Louey Ben Farhat (born 19 July 2006) is a German professional footballer who plays as a forward for 2. Bundesliga club Karlsruher SC.

==Club career==
Ben Farhat is a product of the youth academies of the German clubs FSV Waiblingen, Stuttgarter Kickers, and Karlsruher SC. On 17 March 2024, he made his debut for Karlsruher SC as a substitute in a 7–0 victory over 1. FC Magdeburg in the 2. Bundesliga. On 31 July 2024, he signed his first professional contract with the club. On 28 May 2025, he extended his contract with the club.

==International career==
Born in Germany, Ben Farhat is of Tunisian descent and holds dual German and Tunisian citizenship. He made his debut for the Tunisia U20 team in 2023. He was expected to be called up to the senior Tunisia national team for the 2025 Africa Cup of Nations, but was unable to join the squad as he was recovering from an injury. He made his first appearances for Tunisia in friendly matches against Haiti and Canada in March 2026.

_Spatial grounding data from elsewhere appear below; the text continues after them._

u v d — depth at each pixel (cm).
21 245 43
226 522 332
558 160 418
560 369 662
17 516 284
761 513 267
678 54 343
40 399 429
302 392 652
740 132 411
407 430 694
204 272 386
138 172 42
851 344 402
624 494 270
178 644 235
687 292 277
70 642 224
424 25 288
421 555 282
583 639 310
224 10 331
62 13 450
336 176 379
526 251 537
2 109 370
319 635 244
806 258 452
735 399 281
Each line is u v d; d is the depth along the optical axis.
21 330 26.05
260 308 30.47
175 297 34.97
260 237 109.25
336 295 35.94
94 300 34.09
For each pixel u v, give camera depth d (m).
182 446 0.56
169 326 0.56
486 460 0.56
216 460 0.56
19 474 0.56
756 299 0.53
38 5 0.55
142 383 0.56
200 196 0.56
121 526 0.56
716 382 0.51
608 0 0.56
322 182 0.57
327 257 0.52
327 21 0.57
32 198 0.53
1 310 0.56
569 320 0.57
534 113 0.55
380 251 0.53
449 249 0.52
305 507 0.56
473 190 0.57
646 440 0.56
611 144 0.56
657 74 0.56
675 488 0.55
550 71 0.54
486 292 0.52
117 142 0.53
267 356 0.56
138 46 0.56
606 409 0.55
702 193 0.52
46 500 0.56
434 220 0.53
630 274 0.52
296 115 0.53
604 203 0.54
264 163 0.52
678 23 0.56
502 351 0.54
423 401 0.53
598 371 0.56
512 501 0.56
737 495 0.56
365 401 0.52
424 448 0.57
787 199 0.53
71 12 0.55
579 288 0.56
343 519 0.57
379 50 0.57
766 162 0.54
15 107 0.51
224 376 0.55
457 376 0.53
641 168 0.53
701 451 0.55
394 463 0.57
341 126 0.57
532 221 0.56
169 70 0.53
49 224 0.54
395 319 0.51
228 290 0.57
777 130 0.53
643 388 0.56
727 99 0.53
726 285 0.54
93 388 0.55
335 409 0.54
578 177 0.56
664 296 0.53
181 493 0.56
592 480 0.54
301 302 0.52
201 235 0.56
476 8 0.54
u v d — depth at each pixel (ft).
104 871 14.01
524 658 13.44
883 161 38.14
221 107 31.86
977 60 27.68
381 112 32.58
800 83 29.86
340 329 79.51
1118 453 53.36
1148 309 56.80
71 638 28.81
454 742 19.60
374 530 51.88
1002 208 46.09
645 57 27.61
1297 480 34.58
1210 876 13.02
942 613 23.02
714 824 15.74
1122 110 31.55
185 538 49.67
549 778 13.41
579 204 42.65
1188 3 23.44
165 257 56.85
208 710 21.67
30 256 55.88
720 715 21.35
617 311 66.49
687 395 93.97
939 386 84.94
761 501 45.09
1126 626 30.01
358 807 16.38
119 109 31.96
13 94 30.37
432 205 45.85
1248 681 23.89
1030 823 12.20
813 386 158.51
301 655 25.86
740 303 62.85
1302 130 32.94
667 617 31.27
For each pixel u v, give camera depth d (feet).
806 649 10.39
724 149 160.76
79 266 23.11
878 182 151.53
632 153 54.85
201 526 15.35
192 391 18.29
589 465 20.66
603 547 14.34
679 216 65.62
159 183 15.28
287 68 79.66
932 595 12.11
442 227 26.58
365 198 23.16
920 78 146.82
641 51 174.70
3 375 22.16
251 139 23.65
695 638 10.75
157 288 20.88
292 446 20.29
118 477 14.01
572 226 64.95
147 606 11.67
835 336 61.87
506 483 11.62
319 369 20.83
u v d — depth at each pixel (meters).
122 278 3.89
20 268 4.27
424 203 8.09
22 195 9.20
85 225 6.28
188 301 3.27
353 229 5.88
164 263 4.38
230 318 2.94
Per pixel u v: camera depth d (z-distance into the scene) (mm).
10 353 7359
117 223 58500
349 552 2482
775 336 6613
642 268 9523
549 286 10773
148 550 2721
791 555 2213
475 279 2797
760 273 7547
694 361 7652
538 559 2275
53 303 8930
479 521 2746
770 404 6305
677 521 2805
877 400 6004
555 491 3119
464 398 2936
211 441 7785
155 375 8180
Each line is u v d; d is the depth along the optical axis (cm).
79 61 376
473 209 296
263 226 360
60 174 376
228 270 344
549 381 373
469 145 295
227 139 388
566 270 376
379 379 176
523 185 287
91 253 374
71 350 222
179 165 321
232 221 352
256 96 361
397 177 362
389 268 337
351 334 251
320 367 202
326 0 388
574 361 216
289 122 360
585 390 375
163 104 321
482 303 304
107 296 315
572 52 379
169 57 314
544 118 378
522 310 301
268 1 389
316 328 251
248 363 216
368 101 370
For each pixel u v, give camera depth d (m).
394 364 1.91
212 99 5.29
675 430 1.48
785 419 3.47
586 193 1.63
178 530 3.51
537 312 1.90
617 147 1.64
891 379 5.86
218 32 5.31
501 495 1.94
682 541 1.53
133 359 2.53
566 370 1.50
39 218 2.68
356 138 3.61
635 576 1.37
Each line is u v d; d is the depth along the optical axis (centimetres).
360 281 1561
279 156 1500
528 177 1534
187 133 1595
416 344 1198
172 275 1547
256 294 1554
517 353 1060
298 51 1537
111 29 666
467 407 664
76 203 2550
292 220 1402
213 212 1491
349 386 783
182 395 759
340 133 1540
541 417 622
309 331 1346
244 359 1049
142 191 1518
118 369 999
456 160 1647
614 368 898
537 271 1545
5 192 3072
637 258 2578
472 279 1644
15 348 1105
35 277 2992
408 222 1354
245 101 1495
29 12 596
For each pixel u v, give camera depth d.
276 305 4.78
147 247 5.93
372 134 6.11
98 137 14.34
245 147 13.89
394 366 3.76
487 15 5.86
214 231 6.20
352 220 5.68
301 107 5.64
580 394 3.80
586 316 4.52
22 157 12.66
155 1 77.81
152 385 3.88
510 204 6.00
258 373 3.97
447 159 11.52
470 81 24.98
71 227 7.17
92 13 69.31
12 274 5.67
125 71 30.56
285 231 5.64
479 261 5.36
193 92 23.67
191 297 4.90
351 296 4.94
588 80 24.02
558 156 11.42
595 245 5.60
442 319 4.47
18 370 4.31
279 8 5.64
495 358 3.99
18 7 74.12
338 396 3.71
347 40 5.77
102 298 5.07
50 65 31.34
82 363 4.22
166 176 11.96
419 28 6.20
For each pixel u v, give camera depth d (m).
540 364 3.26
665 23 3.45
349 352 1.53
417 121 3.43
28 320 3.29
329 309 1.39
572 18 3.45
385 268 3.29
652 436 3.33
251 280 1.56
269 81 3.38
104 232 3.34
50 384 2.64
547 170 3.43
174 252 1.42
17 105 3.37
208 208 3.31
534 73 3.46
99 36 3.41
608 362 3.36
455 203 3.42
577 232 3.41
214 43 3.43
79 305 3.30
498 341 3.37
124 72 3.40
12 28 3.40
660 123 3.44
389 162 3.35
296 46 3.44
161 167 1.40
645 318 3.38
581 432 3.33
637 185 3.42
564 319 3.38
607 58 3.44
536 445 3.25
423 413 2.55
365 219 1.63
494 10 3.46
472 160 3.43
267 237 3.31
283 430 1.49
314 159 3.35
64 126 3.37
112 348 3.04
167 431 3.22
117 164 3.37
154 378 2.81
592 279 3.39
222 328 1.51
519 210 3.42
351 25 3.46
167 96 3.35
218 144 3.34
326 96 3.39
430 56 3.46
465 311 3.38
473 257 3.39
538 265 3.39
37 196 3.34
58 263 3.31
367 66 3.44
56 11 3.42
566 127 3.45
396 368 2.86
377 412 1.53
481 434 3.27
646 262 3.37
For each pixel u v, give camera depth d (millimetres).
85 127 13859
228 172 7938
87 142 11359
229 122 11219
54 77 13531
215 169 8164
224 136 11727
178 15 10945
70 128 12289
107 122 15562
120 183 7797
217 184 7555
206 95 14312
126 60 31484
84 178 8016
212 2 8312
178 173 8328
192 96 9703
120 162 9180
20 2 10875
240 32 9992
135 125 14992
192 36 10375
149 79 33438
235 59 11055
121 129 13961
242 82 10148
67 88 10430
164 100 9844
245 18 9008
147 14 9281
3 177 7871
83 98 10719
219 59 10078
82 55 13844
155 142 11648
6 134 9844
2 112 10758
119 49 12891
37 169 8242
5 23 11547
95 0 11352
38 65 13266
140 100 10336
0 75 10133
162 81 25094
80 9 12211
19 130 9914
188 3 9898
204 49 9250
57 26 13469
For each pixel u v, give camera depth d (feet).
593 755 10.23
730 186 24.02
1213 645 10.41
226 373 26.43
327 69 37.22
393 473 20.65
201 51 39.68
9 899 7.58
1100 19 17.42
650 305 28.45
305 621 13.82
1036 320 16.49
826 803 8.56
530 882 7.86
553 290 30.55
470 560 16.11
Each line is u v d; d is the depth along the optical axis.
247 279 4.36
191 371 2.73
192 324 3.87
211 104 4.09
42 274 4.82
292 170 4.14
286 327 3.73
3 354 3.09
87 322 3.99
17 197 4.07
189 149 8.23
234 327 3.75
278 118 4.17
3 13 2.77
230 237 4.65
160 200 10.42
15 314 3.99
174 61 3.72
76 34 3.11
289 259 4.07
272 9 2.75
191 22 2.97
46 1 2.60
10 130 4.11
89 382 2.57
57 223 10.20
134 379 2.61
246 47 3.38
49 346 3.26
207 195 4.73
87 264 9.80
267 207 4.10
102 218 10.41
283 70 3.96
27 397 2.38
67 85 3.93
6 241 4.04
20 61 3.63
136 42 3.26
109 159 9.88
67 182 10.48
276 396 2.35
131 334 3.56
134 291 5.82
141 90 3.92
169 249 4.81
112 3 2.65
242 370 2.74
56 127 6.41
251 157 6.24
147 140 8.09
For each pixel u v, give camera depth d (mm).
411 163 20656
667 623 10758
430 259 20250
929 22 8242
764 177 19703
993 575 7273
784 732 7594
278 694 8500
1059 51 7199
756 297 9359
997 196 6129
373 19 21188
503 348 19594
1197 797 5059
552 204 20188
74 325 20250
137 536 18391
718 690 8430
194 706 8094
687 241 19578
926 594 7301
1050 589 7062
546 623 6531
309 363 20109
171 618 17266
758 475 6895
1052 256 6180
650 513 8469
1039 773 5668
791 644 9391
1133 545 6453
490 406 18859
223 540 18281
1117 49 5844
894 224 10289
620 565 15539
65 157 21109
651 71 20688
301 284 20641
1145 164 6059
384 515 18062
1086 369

In May 2026, Ben Farhat was omitted from Tunisia's squad for the 2026 FIFA World Cup. According to coach Sabri Lamouchi, he received a call from the player's father requesting that his son not be called up, as it was considered too early for Ben Farhat to be selected. Ben Farhat later explained his decision by citing the consequences of a metatarsal fracture earlier in the season, which had sidelined him for four months. “Against this background and in view of the strain that a World Cup, including its preparation, would entail, I have made this decision at this time.”

In September 2026, he was called up to the Germany under-21 national team for the 2027 European Under-21 Championship qualificaton matches of the month.